Stored items
○ ○ ○ ○ ○

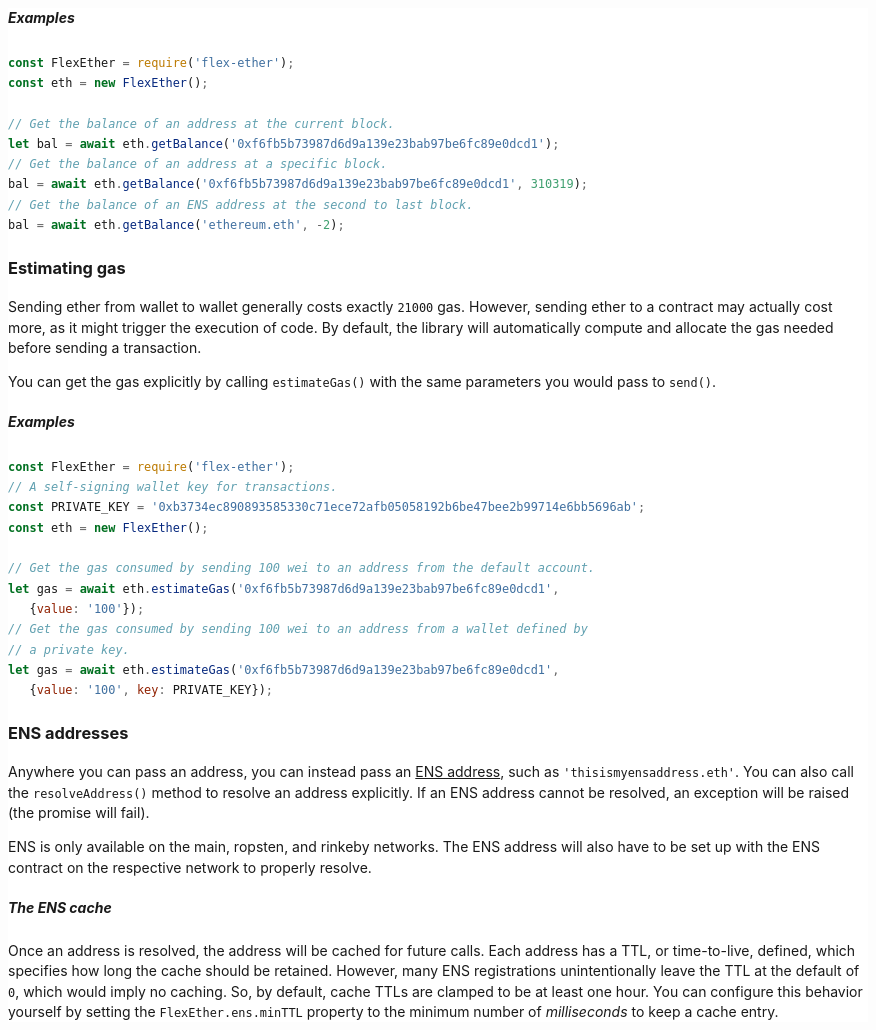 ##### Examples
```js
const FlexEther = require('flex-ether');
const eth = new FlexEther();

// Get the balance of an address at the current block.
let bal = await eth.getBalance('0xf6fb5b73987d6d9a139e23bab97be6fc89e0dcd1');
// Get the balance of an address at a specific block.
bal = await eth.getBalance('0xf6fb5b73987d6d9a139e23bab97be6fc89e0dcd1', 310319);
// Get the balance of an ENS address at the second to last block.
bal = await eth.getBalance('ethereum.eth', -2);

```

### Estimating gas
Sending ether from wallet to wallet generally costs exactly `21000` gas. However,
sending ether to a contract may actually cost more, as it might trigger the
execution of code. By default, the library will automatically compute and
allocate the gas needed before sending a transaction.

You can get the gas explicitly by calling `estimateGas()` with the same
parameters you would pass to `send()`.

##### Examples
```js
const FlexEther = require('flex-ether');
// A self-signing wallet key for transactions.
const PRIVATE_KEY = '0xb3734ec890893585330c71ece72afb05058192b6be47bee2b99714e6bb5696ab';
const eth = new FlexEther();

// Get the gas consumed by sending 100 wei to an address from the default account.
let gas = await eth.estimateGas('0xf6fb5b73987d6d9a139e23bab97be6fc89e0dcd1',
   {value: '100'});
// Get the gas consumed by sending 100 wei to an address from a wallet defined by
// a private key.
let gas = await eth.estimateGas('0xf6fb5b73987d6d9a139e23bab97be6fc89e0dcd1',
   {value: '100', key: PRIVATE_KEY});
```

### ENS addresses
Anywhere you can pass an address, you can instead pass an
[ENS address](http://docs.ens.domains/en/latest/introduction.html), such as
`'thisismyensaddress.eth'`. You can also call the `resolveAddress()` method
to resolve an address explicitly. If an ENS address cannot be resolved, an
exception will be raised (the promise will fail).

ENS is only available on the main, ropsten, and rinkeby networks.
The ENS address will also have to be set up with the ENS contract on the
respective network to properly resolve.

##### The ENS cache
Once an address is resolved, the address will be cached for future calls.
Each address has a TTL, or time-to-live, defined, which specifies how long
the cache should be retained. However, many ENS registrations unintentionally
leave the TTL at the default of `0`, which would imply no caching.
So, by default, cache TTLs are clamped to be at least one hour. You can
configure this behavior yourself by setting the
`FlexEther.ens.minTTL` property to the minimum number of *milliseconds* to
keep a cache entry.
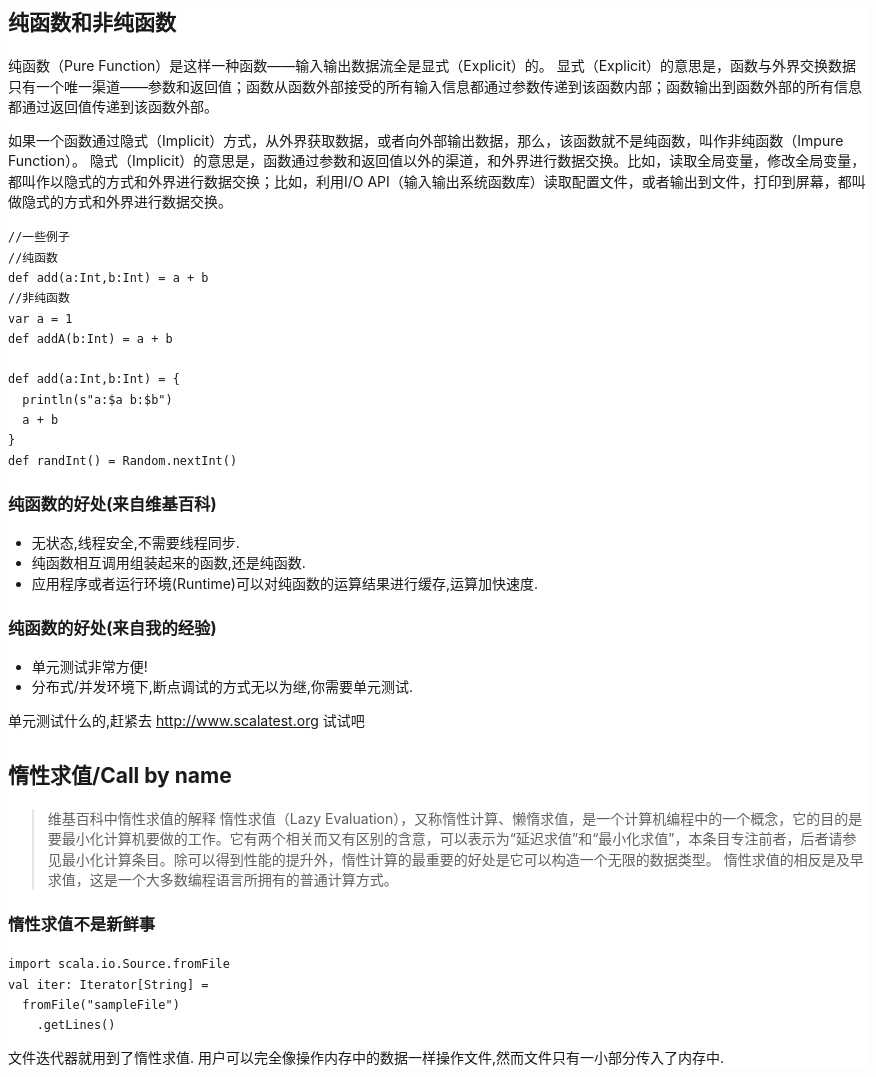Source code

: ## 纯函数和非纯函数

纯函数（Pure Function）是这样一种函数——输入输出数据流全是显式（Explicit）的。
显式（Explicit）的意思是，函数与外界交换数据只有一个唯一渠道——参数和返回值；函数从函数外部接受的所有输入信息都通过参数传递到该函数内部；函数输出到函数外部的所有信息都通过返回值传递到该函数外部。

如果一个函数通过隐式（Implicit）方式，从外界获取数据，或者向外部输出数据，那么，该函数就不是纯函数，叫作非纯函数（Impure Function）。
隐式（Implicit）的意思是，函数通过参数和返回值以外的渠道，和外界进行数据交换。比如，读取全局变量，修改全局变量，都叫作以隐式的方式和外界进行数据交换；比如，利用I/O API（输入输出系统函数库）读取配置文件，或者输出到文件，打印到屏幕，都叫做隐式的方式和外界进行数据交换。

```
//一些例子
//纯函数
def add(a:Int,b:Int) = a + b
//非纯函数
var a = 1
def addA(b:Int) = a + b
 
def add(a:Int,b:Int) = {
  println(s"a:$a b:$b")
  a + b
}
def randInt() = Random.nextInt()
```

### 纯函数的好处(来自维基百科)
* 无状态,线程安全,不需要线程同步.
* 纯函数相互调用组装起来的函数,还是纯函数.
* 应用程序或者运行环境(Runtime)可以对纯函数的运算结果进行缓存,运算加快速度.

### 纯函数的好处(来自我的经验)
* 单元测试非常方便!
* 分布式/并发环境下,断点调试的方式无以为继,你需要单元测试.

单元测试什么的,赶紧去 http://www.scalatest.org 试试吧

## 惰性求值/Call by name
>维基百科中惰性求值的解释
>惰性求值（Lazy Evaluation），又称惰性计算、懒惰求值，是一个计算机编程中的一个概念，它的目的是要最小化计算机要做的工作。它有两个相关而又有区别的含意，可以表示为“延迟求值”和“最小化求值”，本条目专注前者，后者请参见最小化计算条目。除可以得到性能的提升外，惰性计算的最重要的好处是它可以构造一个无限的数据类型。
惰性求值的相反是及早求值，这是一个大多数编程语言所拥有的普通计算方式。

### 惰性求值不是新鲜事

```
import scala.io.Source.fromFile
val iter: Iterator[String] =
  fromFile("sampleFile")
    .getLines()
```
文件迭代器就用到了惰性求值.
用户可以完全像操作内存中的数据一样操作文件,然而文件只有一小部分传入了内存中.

○ ○ ○ ○ ○

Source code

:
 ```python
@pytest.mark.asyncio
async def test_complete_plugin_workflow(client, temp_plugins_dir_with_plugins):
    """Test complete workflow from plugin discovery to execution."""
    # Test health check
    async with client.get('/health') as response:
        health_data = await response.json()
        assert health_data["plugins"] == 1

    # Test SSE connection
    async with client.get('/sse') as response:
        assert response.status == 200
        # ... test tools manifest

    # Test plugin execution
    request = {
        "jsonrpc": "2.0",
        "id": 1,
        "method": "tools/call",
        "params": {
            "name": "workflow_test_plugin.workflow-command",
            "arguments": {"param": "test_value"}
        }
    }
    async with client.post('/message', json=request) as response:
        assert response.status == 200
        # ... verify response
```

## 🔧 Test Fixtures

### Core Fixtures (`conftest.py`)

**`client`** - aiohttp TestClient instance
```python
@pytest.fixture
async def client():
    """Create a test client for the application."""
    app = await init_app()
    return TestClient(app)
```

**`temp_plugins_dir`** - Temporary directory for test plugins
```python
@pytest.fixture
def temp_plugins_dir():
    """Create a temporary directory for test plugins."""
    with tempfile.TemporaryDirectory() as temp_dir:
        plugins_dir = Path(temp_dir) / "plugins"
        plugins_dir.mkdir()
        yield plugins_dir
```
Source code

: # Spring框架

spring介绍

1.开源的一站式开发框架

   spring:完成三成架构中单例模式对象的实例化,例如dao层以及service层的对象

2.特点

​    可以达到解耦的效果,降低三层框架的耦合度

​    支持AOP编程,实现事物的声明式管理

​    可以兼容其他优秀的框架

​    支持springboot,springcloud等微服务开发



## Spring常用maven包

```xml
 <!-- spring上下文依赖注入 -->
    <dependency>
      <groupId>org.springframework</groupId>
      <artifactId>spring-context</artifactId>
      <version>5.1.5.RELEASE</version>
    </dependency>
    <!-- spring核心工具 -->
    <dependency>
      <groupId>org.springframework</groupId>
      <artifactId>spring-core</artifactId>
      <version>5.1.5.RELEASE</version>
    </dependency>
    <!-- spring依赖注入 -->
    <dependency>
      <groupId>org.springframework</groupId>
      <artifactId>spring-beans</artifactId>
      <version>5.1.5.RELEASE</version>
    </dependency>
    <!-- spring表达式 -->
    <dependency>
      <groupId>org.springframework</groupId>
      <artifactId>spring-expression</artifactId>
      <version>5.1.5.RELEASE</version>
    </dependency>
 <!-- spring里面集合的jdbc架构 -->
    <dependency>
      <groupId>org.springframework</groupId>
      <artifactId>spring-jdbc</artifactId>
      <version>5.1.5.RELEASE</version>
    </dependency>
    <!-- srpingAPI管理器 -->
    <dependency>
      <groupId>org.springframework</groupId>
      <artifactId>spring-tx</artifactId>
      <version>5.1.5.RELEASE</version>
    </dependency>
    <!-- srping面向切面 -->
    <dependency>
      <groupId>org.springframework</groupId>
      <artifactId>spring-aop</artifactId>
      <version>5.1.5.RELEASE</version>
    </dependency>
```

○ ○ ○ ○ ○

Where a line in the entries holds "However", copy that line.

#### ANSWER BOX
Sending ether from wallet to wallet generally costs exactly `21000` gas. However,
the cache should be retained. However, many ENS registrations unintentionally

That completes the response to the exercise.